In this spiritual sequel to Robert Rodriguez’s El Mariachi, Desperado follows a nameless musician who travels throughout Mexico seeking vengeance on drug dealers with the help of a guitar case full of guns. Loaded with style and panache, as well as Antonio Banderas’ charismatic lead role, Desperado’s not without controversy: it originally received an NC-17 rating for violence while actress Salma Hayek found the film’s sex scene deeply uncomfortable to film.

Here’s everything arriving on Amazon Prime Video in September 2021.


Tomorrowland (Sep 2)

Brad Bird’s Tomorrowland is a classic case of a movie that holds so much promise, and yet never really quite delivers on said promise. It has all the trappings of a sci-fi classic, with a young woman discovering a secret world originally designed as a utopia where science can run unimpeded. Tomorrowland isn’t nearly as successful as it feels like it should be given its optimistic spirit and the talent involved — the cast includes George Clooney, Hugh Laurie, and Britt Robertson — but I still find it fascinating because of how much promise it holds.
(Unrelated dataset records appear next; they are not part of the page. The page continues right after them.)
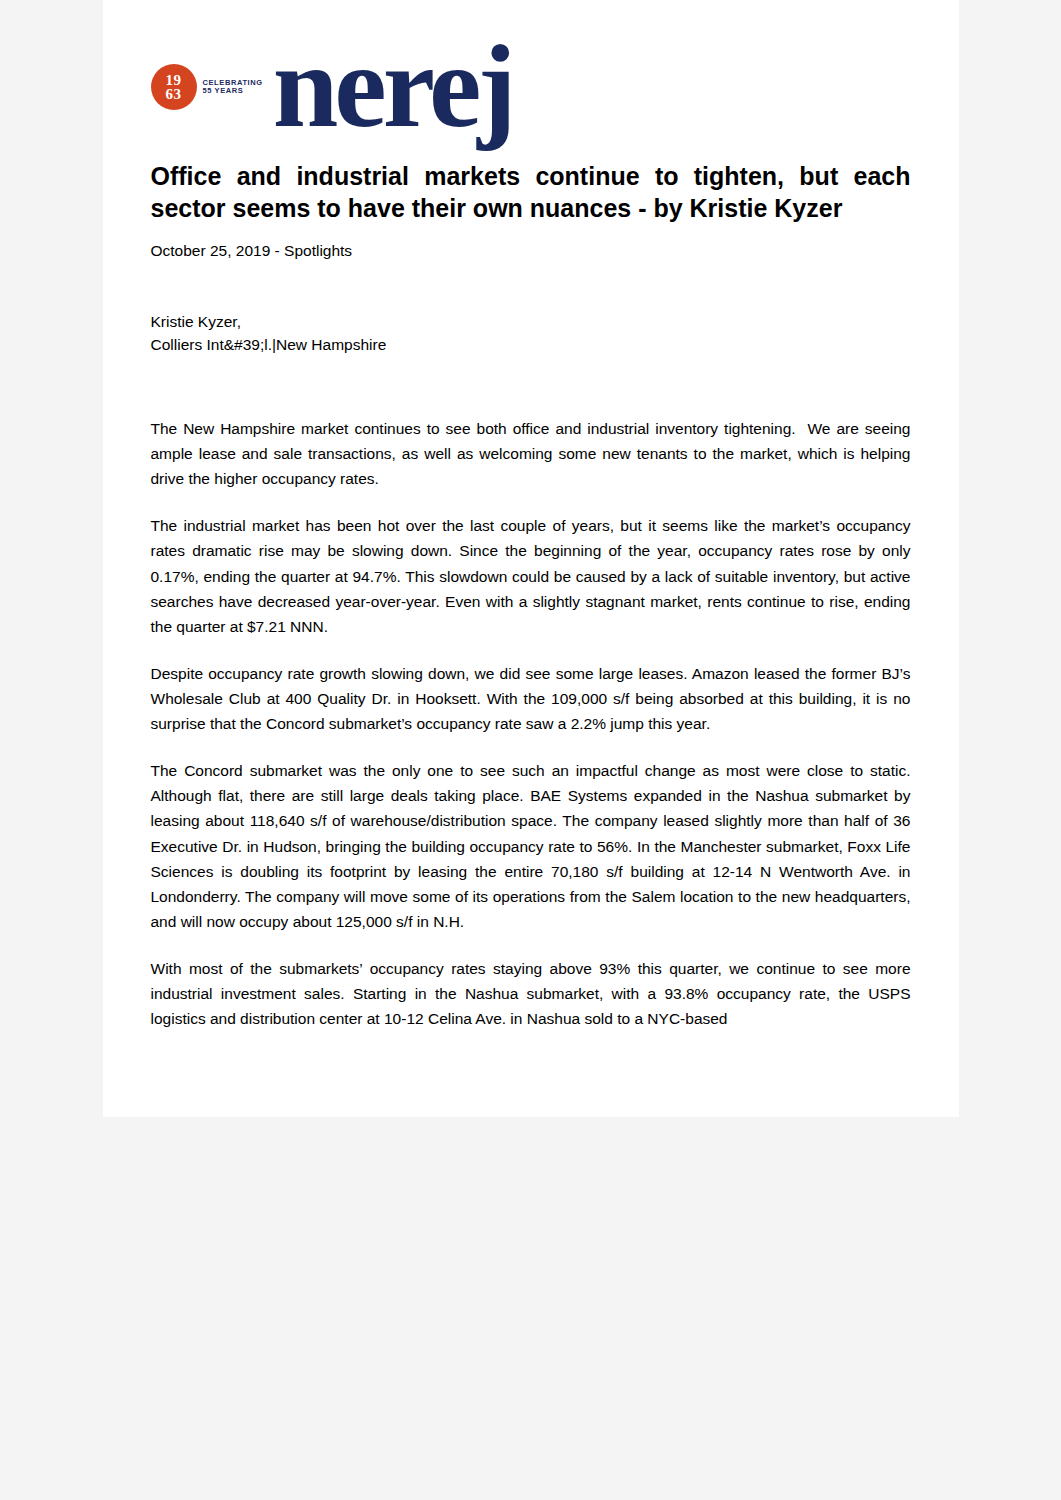1963
Celebrating
55 Years
nerej
Office and industrial markets continue to tighten, but each sector seems to have their own nuances - by Kristie Kyzer
October 25, 2019 - Spotlights
Kristie Kyzer,
Colliers Int&#39;l.|New Hampshire
The New Hampshire market continues to see both office and industrial inventory tightening. We are seeing ample lease and sale transactions, as well as welcoming some new tenants to the market, which is helping drive the higher occupancy rates.
The industrial market has been hot over the last couple of years, but it seems like the market’s occupancy rates dramatic rise may be slowing down. Since the beginning of the year, occupancy rates rose by only 0.17%, ending the quarter at 94.7%. This slowdown could be caused by a lack of suitable inventory, but active searches have decreased year-over-year. Even with a slightly stagnant market, rents continue to rise, ending the quarter at $7.21 NNN.
Despite occupancy rate growth slowing down, we did see some large leases. Amazon leased the former BJ’s Wholesale Club at 400 Quality Dr. in Hooksett. With the 109,000 s/f being absorbed at this building, it is no surprise that the Concord submarket’s occupancy rate saw a 2.2% jump this year.
The Concord submarket was the only one to see such an impactful change as most were close to static. Although flat, there are still large deals taking place. BAE Systems expanded in the Nashua submarket by leasing about 118,640 s/f of warehouse/distribution space. The company leased slightly more than half of 36 Executive Dr. in Hudson, bringing the building occupancy rate to 56%. In the Manchester submarket, Foxx Life Sciences is doubling its footprint by leasing the entire 70,180 s/f building at 12-14 N Wentworth Ave. in Londonderry. The company will move some of its operations from the Salem location to the new headquarters, and will now occupy about 125,000 s/f in N.H.
With most of the submarkets’ occupancy rates staying above 93% this quarter, we continue to see more industrial investment sales. Starting in the Nashua submarket, with a 93.8% occupancy rate, the USPS logistics and distribution center at 10-12 Celina Ave. in Nashua sold to a NYC-based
Star Wars: Visions (Sep 22)

Star Wars has been deeply influenced by Japanese cinema over the years, so it only makes sense for Disney+ to release an anime anthology set in that galaxy far, far away. Some of the individuals involved include Kenji Kamiyama (Ghost in the Shell), Hiroyuki Imaishi (Gurren Lagann), and Masahiko Otsuka (FLCL) — to name a few.
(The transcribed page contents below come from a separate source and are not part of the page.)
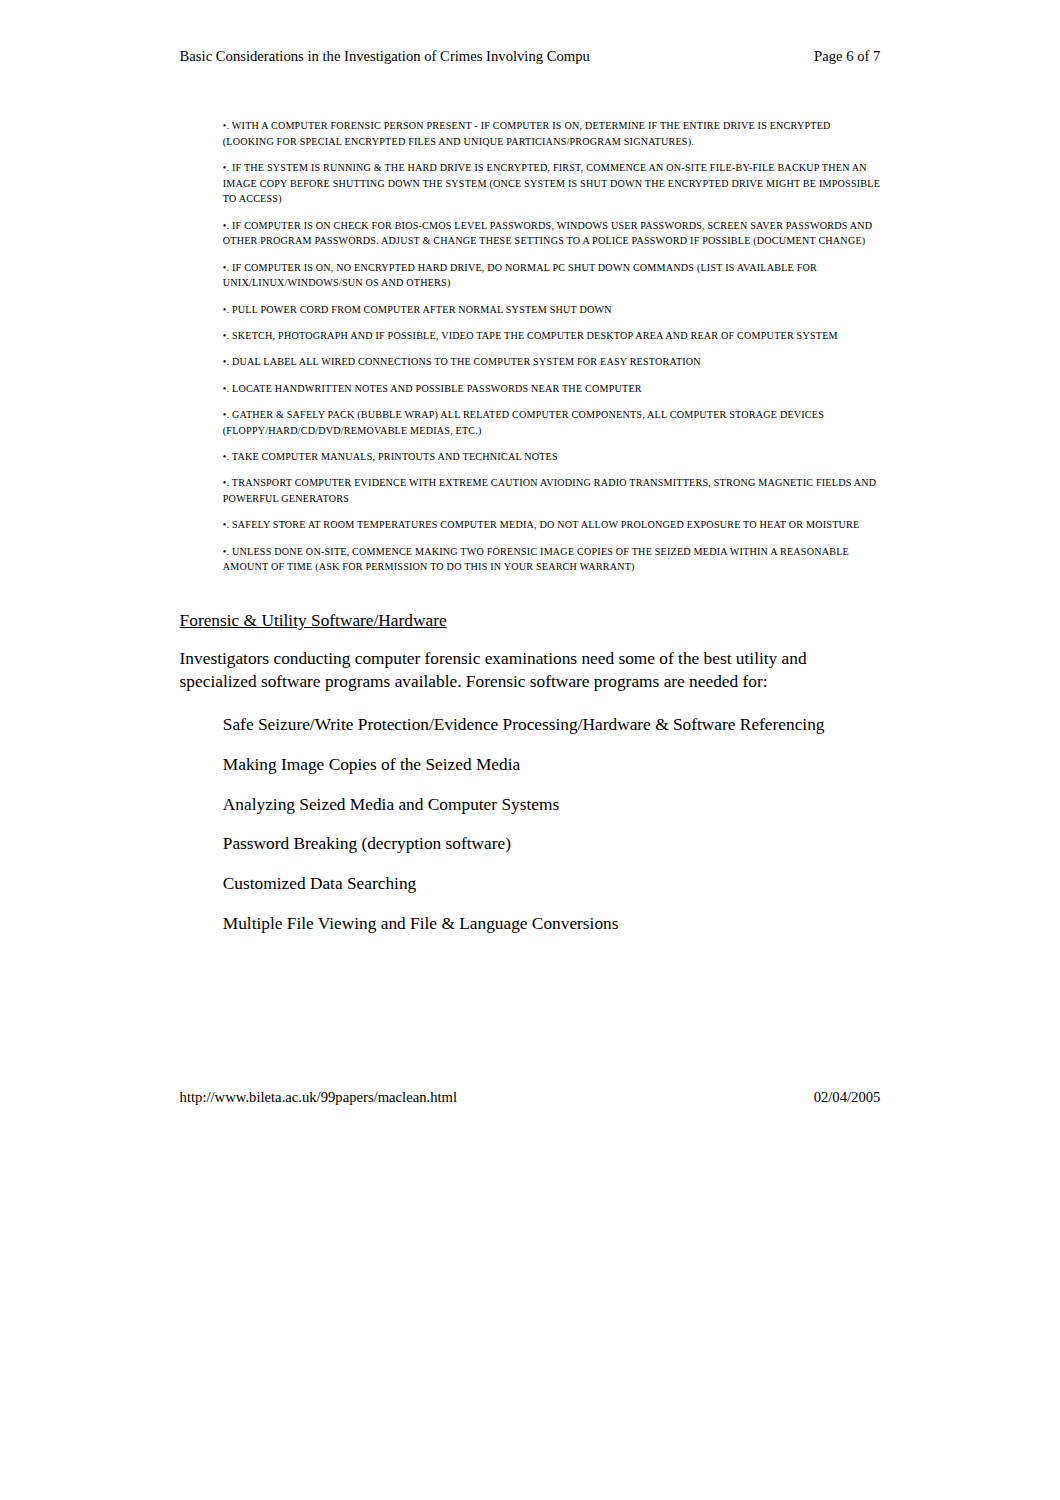Basic Considerations in the Investigation of Crimes Involving Compu Page 6 of 7
WITH A COMPUTER FORENSIC PERSON PRESENT - IF COMPUTER IS ON, DETERMINE IF THE ENTIRE DRIVE IS ENCRYPTED (LOOKING FOR SPECIAL ENCRYPTED FILES AND UNIQUE PARTICIANS/PROGRAM SIGNATURES).
IF THE SYSTEM IS RUNNING & THE HARD DRIVE IS ENCRYPTED, FIRST, COMMENCE AN ON-SITE FILE-BY-FILE BACKUP THEN AN IMAGE COPY BEFORE SHUTTING DOWN THE SYSTEM (ONCE SYSTEM IS SHUT DOWN THE ENCRYPTED DRIVE MIGHT BE IMPOSSIBLE TO ACCESS)
IF COMPUTER IS ON CHECK FOR BIOS-CMOS LEVEL PASSWORDS, WINDOWS USER PASSWORDS, SCREEN SAVER PASSWORDS AND OTHER PROGRAM PASSWORDS. ADJUST & CHANGE THESE SETTINGS TO A POLICE PASSWORD IF POSSIBLE (DOCUMENT CHANGE)
IF COMPUTER IS ON, NO ENCRYPTED HARD DRIVE, DO NORMAL PC SHUT DOWN COMMANDS (LIST IS AVAILABLE FOR UNIX/LINUX/WINDOWS/SUN OS AND OTHERS)
PULL POWER CORD FROM COMPUTER AFTER NORMAL SYSTEM SHUT DOWN
SKETCH, PHOTOGRAPH AND IF POSSIBLE, VIDEO TAPE THE COMPUTER DESKTOP AREA AND REAR OF COMPUTER SYSTEM
DUAL LABEL ALL WIRED CONNECTIONS TO THE COMPUTER SYSTEM FOR EASY RESTORATION
LOCATE HANDWRITTEN NOTES AND POSSIBLE PASSWORDS NEAR THE COMPUTER
GATHER & SAFELY PACK (BUBBLE WRAP) ALL RELATED COMPUTER COMPONENTS, ALL COMPUTER STORAGE DEVICES (FLOPPY/HARD/CD/DVD/REMOVABLE MEDIAS, ETC.)
TAKE COMPUTER MANUALS, PRINTOUTS AND TECHNICAL NOTES
TRANSPORT COMPUTER EVIDENCE WITH EXTREME CAUTION AVIODING RADIO TRANSMITTERS, STRONG MAGNETIC FIELDS AND POWERFUL GENERATORS
SAFELY STORE AT ROOM TEMPERATURES COMPUTER MEDIA, DO NOT ALLOW PROLONGED EXPOSURE TO HEAT OR MOISTURE
UNLESS DONE ON-SITE, COMMENCE MAKING TWO FORENSIC IMAGE COPIES OF THE SEIZED MEDIA WITHIN A REASONABLE AMOUNT OF TIME (ASK FOR PERMISSION TO DO THIS IN YOUR SEARCH WARRANT)
Forensic & Utility Software/Hardware
Investigators conducting computer forensic examinations need some of the best utility and specialized software programs available. Forensic software programs are needed for:
Safe Seizure/Write Protection/Evidence Processing/Hardware & Software Referencing
Making Image Copies of the Seized Media
Analyzing Seized Media and Computer Systems
Password Breaking (decryption software)
Customized Data Searching
Multiple File Viewing and File & Language Conversions
http://www.bileta.ac.uk/99papers/maclean.html 02/04/2005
Here’s everything arriving on Disney+ in September 2021.


Evil Dead 2 (Sep 1)

I didn’t really know what to expect the first time I watched Evil Dead 2, but I don’t think I was expecting it to be as over-the-top funny as it is. The legendary Bruce Campbell — in his most iconic role — is Ash Williams, who just wanted a romantic weekend with his girlfriend in a remote cabin, only to find himself facing off against unimaginable evil with nothing but a shotgun, a chainsaw, and a perfect blend of gore and slapstick comedy.

The Goonies (Sep 1)

Directed by Richard Donner and produced by Steven Spielberg, The Goonies is about as good as a classic kids adventure film can get. When a group of social misfits on the verge of being kicked out of their homes discover a pirate treasure map, they see it as the perfect solution to their problems — if they can survive the elaborate booby traps and vicious criminals on their tail.

The Harry Potter Series (Sep 1)

The entire Harry Potter film franchise — all eight films — is coming to HBO Max this month. Join young Mr. Potter and his friends Ron Weasley and Hermione Granger as they experience the magic of Hogwarts School of Witchcraft and Wizardry while trying to prevent the machinations of that most evil of wizards, Lord Voldemort.

Mad Max: Fury Road (Sep 9)

George Miller’s Mad Max: Fury Road is an absolute juggernaut of a film, from its mind-blowing visuals of an apocalyptic wasteland to some of the most insane and over-the-top action sequences in recent history. Indeed, you’ll often find yourself wondering how no one died during the making of this film. Even more surprising, though, are the quiet and even hauntingly beautiful moments that Miller intersperses amongst the action and chaos.

The Good, the Bad and the Ugly (Sep 15)

Why not watch one of the greatest Westerns of all time? The final installment in Sergio Leone’s “Dollars Trilogy,” The Good, the Bad and the Ugly is marked by brilliant directing and gorgeous cinematography, as well as Ennio Morricone’s legendary theme.